Cuthbertson Leah, Rogers Geraint B, Walker Alan W, Oliver Anna, Hafiz Tarana, Hoffman Lucas R, Carroll Mary P, Parkhill Julian, Bruce Kenneth D, van der Gast Christopher J
NERC Centre for Ecology & Hydrology, Wallingford, United Kingdom Institute of Pharmaceutical Science, Molecular Microbiology Research Laboratory, King's College London, London, United Kingdom.
Institute of Pharmaceutical Science, Molecular Microbiology Research Laboratory, King's College London, London, United Kingdom SAHMRI Infection and Immunity Theme, School of Medicine, Flinders University, Bedford Park, Adelaide, Australia.
J Clin Microbiol. 2014 Aug;52(8):3011-6. doi: 10.1128/JCM.00764-14. Epub 2014 Jun 11.
Spontaneously expectorated sputum is traditionally used as the sampling method for the investigation of lower airway infections. While guidelines exist for the handling of these samples for culture-based diagnostic microbiology, there is no comparable consensus on their handling prior to culture-independent analysis. The increasing incorporation of culture-independent approaches in diagnostic microbiology means that it is of critical importance to assess potential biases. The aim of this study was to assess the impact of delayed freezing on culture-independent microbiological analyses and to identify acceptable parameters for sample handling. Sputum samples from eight adult cystic fibrosis (CF) patients were collected and aliquoted into sterile Bijou bottles. Aliquots were stored at room temperature before being frozen at -80 °C for increasing intervals, up to a 72-h period. Samples were treated with propidium monoazide to distinguish live from dead cells prior to DNA extraction, and 16S rRNA gene pyrosequencing was used to characterize their bacterial compositions. Substantial variation was observed in samples with high-diversity bacterial communities over time, whereas little variation was observed in low-diversity communities dominated by recognized CF pathogens, regardless of time to freezing. Partitioning into common and rare species demonstrated that the rare species drove changes in similarity. The percentage abundance of anaerobes over the study significantly decreased after 12 h at room temperature (P = 0.008). Failure to stabilize samples at -80 °C within 12 h of collection results in significant changes in the detected community composition.

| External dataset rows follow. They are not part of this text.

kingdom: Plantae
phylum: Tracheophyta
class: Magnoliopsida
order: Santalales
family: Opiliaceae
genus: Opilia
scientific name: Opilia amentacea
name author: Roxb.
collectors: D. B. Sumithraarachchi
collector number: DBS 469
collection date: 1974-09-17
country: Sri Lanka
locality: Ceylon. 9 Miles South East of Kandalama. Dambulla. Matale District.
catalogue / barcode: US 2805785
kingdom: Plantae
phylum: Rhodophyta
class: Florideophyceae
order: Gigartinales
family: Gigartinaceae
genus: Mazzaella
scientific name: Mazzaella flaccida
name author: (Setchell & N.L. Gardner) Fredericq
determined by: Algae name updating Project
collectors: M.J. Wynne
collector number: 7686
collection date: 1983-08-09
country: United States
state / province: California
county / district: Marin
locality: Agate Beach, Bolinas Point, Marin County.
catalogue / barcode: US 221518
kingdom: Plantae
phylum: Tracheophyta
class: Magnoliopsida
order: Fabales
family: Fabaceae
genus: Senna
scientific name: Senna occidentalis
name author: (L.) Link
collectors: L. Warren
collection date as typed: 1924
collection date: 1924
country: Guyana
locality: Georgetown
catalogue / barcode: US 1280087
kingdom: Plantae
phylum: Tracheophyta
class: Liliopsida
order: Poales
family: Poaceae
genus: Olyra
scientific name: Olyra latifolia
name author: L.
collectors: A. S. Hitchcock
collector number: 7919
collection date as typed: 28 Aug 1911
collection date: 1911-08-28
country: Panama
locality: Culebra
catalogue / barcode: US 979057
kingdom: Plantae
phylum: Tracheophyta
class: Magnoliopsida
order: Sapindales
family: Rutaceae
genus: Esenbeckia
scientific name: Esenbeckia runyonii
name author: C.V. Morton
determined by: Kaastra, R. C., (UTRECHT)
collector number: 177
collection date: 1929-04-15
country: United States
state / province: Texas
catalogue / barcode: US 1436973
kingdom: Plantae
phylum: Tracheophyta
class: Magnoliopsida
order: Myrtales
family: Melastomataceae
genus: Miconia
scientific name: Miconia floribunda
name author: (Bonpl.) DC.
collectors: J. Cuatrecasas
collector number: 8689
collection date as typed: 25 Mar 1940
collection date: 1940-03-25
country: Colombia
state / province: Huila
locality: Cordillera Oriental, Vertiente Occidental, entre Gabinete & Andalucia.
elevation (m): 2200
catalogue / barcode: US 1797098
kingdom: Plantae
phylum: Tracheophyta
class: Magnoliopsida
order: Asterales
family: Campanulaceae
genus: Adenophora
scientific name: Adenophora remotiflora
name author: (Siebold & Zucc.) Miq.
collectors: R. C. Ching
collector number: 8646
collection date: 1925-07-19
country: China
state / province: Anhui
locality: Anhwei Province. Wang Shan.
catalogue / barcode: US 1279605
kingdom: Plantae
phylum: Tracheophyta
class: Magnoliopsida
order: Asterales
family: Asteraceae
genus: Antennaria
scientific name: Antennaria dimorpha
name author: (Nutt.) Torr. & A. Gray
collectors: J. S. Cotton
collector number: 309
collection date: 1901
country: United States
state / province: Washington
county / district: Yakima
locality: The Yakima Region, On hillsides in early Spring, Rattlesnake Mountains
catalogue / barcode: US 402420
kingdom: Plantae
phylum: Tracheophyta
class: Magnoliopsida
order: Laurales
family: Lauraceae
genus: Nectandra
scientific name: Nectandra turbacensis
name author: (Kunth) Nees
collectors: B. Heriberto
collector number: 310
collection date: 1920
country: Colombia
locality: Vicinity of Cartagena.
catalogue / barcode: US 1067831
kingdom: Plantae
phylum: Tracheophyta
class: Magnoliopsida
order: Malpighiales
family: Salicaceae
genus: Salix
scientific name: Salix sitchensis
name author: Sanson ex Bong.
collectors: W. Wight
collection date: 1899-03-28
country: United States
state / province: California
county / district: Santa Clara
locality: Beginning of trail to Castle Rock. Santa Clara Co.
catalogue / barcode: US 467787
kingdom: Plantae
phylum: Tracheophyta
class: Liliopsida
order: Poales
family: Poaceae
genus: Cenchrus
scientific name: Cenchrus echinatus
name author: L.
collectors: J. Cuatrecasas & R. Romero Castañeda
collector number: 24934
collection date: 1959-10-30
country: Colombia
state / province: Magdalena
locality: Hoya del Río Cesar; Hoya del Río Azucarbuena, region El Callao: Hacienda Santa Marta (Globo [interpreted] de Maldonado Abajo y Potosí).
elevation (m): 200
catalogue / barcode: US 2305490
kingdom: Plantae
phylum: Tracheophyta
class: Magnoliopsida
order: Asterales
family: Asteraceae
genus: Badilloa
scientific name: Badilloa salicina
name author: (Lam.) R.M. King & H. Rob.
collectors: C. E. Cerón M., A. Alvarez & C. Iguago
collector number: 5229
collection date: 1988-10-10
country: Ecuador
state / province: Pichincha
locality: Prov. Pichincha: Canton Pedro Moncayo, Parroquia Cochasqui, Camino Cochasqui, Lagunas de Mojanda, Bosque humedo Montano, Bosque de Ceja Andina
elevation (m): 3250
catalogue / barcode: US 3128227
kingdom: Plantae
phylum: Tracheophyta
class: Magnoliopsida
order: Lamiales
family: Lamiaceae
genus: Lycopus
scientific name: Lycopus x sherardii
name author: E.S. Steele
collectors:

传统上,自行咳出的痰液被用作调查下呼吸道感染的采样方法。虽然对于基于培养的诊断微生物学中这些样本的处理有相关指南,但在进行非培养分析之前,对于它们的处理却没有类似的共识。非培养方法在诊断微生物学中的应用日益增加,这意味着评估潜在偏差至关重要。本研究的目的是评估延迟冷冻对非培养微生物分析的影响,并确定样本处理的可接受参数。收集了8名成年囊性纤维化(CF)患者的痰液样本,并分装到无菌比乔瓶中。分装后的样本先在室温下保存,然后在-80°C下冷冻不同时长,最长为72小时。在DNA提取之前,用单叠氮化丙锭处理样本以区分活细胞和死细胞,并使用16S rRNA基因焦磷酸测序来表征其细菌组成。随着时间的推移,在具有高度多样性细菌群落的样本中观察到了显著差异,而在以公认的CF病原体为主的低多样性群落中,无论冷冻时间如何,观察到的差异都很小。将样本划分为常见物种和稀有物种表明,稀有物种推动了相似性的变化。在室温下放置12小时后,研究中厌氧菌的相对丰度百分比显著下降(P = 0.008)。在采集后12小时内未能在-80°C下稳定样本会导致检测到的群落组成发生显著变化。